#### Passage
- Spark is an implementation of the MapReduce programming paradigm that operates on in-memory data and allows data reuses across multiple computations.
- Performance of Spark is significantly better than its predecessor, Hadoop MapReduce. 
- Spark's primary data abstraction is called a Resilient Distributed Dataset (RDD):
    - Read-only, partitioned collection of records
    - Created (aka written) through deterministic operations on data:
        - Loading from stable storage
        - Transforming from other RDDs
        - Generating through coarse-grained operations such as map, join, filter ...
    - Do not need to be materialized at all times and are recoverable via **data lineage**

## 1. Getting Started

Spark stores data in memory. This memory space is represented by the variable **sc** (SparkContext). 

In [None]:
import sys
import os

sys.path.insert(0, '/spark/python')

#### Assignment A
According to the Spark text, how can an RDD be recovered even though it does not need to be materialized at all times? Answer in one to three sentences.
#### Assignment B
Duplicate a portion of the Spark text word for word, beginning at the words "## 1. Getting" and stopping after "sys.path.insert(0, '/spark/python')".
Rely only on the Spark text above when responding.

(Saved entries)
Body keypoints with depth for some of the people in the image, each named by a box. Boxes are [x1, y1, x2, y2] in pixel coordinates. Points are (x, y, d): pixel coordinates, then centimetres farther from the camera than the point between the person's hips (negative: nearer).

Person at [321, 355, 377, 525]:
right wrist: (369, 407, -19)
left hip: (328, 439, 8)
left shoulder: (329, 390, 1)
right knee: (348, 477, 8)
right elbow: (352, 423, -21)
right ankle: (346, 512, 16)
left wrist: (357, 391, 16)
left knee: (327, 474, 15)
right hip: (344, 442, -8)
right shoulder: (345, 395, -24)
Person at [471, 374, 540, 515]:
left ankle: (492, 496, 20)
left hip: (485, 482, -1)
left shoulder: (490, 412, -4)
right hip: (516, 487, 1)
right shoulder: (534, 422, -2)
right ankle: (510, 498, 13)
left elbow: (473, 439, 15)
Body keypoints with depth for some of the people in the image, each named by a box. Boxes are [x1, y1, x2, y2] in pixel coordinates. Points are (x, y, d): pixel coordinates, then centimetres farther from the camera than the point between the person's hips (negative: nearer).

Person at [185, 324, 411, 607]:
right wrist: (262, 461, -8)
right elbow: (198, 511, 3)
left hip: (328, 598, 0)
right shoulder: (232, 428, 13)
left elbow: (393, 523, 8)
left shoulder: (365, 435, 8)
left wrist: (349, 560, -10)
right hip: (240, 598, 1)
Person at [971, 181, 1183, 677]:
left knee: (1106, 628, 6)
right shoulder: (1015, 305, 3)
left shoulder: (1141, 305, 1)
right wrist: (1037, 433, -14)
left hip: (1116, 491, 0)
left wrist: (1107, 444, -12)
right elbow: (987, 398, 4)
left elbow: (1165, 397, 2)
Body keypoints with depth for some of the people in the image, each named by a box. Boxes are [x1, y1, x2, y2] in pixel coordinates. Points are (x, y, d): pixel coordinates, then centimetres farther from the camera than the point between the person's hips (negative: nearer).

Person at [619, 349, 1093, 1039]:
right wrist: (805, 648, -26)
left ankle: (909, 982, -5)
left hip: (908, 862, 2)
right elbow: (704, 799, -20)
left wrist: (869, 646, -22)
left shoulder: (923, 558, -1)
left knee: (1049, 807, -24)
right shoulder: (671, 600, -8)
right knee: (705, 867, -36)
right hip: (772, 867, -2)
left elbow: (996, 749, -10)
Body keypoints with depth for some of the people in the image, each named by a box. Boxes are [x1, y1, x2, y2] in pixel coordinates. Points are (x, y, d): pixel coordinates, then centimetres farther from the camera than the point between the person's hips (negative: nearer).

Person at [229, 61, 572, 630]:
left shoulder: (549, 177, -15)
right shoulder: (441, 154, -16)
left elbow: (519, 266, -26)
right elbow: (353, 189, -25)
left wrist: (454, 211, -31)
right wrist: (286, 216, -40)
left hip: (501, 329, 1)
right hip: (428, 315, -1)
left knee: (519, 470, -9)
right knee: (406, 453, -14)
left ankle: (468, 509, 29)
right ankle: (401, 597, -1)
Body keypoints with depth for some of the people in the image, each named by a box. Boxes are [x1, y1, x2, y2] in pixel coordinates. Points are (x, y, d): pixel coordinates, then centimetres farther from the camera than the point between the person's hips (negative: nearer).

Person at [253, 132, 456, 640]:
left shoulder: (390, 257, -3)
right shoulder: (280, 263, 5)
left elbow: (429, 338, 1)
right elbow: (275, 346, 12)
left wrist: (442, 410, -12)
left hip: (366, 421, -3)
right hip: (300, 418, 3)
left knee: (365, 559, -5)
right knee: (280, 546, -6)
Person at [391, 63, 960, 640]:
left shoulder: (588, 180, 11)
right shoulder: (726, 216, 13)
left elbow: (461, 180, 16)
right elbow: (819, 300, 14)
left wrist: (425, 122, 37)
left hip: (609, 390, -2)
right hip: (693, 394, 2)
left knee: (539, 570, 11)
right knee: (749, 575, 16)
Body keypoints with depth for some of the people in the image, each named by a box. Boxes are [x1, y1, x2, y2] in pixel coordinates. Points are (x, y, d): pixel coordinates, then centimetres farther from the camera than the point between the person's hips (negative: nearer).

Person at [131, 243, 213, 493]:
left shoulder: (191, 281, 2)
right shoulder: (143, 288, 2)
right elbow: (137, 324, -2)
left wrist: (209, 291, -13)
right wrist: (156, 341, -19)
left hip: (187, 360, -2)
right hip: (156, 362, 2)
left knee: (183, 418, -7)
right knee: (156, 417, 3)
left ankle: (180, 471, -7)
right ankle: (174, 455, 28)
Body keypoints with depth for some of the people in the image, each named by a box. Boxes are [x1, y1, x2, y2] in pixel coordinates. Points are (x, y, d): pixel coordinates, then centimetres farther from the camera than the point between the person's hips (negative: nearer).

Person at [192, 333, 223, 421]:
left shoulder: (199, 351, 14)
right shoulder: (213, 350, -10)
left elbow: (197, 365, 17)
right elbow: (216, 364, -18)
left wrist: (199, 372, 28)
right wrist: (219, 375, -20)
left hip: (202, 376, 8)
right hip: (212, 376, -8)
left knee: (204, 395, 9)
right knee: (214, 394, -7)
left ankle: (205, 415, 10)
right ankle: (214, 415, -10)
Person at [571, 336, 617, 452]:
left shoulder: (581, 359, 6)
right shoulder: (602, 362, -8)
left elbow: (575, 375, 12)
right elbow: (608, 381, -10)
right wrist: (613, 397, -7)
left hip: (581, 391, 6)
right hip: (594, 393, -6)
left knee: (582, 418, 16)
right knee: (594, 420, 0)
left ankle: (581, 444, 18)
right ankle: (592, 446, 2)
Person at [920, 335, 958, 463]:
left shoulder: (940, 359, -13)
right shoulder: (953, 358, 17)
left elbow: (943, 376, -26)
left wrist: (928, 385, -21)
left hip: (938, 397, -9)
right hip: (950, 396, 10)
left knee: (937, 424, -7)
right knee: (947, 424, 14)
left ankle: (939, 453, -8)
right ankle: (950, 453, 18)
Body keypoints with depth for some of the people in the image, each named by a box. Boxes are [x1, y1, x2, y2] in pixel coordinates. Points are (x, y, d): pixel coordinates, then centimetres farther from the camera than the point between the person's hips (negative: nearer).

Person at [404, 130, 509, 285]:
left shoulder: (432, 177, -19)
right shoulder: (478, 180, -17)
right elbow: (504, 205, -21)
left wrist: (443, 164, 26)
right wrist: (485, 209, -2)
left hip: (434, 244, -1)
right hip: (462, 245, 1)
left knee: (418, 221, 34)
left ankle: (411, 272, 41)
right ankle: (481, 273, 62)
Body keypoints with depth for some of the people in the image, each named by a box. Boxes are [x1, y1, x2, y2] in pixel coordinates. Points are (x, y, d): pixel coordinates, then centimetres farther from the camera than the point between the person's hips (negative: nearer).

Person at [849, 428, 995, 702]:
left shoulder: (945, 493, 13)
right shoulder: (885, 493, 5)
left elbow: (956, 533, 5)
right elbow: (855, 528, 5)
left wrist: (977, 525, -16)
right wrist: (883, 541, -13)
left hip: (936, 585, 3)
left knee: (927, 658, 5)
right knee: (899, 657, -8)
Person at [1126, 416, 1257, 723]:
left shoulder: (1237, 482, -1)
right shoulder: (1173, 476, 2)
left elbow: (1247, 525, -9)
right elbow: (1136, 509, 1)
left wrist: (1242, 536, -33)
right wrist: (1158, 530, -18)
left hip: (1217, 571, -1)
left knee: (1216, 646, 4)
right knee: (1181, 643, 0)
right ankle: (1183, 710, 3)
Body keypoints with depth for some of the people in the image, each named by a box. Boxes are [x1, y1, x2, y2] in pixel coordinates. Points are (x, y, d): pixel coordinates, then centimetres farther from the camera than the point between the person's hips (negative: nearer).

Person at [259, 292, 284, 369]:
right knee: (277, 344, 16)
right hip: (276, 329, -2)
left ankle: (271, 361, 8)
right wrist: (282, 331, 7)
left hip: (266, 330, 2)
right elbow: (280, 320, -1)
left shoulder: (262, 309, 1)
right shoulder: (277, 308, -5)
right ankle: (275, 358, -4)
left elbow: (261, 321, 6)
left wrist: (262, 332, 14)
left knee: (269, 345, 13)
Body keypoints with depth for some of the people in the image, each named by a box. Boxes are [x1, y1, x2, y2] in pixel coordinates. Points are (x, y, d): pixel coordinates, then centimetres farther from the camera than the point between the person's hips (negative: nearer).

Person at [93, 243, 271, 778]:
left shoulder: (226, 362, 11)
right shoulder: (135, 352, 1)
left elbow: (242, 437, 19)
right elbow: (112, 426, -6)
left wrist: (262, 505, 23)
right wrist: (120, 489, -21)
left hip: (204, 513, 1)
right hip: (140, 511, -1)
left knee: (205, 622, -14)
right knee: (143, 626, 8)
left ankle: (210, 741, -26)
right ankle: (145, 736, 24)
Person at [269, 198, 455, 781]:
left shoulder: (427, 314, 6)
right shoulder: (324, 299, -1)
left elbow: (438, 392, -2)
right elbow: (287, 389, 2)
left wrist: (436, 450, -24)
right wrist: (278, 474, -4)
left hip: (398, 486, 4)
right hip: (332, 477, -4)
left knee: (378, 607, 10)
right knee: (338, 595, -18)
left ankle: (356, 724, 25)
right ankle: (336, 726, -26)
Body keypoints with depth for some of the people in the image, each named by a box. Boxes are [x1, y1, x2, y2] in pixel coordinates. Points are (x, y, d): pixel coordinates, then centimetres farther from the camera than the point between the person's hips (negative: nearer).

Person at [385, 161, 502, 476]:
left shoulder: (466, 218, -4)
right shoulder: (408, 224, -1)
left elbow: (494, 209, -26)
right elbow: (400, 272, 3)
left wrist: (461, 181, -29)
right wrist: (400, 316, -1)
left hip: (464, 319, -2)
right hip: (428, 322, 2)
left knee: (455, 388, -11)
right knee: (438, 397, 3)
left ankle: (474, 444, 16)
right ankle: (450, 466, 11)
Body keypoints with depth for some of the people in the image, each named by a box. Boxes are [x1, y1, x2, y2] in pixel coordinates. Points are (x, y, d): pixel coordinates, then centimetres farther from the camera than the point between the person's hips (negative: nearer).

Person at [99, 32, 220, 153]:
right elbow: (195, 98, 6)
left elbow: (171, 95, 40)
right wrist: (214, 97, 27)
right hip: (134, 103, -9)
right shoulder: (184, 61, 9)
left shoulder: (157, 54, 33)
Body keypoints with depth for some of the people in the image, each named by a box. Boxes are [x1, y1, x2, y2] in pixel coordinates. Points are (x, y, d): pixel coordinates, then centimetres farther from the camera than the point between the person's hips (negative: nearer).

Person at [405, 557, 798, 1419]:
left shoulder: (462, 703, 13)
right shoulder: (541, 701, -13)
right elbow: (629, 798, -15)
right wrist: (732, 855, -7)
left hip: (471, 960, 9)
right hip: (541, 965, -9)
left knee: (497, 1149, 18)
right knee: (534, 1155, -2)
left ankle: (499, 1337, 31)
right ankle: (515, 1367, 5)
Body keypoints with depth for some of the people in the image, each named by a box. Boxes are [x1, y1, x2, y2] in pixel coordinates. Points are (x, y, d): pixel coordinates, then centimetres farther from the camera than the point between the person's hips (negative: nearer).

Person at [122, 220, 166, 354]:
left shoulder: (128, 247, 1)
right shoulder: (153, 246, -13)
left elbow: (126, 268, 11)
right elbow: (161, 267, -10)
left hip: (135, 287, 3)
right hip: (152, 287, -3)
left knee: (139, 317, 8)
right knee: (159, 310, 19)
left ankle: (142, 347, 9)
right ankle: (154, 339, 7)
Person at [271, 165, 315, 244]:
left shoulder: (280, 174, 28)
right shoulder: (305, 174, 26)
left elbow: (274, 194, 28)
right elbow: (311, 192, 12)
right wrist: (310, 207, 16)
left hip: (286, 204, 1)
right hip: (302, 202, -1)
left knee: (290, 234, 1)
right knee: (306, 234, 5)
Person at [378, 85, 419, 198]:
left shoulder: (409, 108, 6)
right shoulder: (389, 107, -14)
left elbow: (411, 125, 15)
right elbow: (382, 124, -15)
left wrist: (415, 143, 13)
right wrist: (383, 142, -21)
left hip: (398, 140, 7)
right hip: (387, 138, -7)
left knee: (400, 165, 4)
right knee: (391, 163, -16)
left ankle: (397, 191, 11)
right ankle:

#### Response box A
An RDD can be recovered through data lineage. Because of this, it does not need to be materialized at all times.

#### Response box B
## 1. Getting Started

Spark stores data in memory. This memory space is represented by the variable **sc** (SparkContext). 

In [None]:
import sys
import os

sys.path.insert(0, '/spark/python')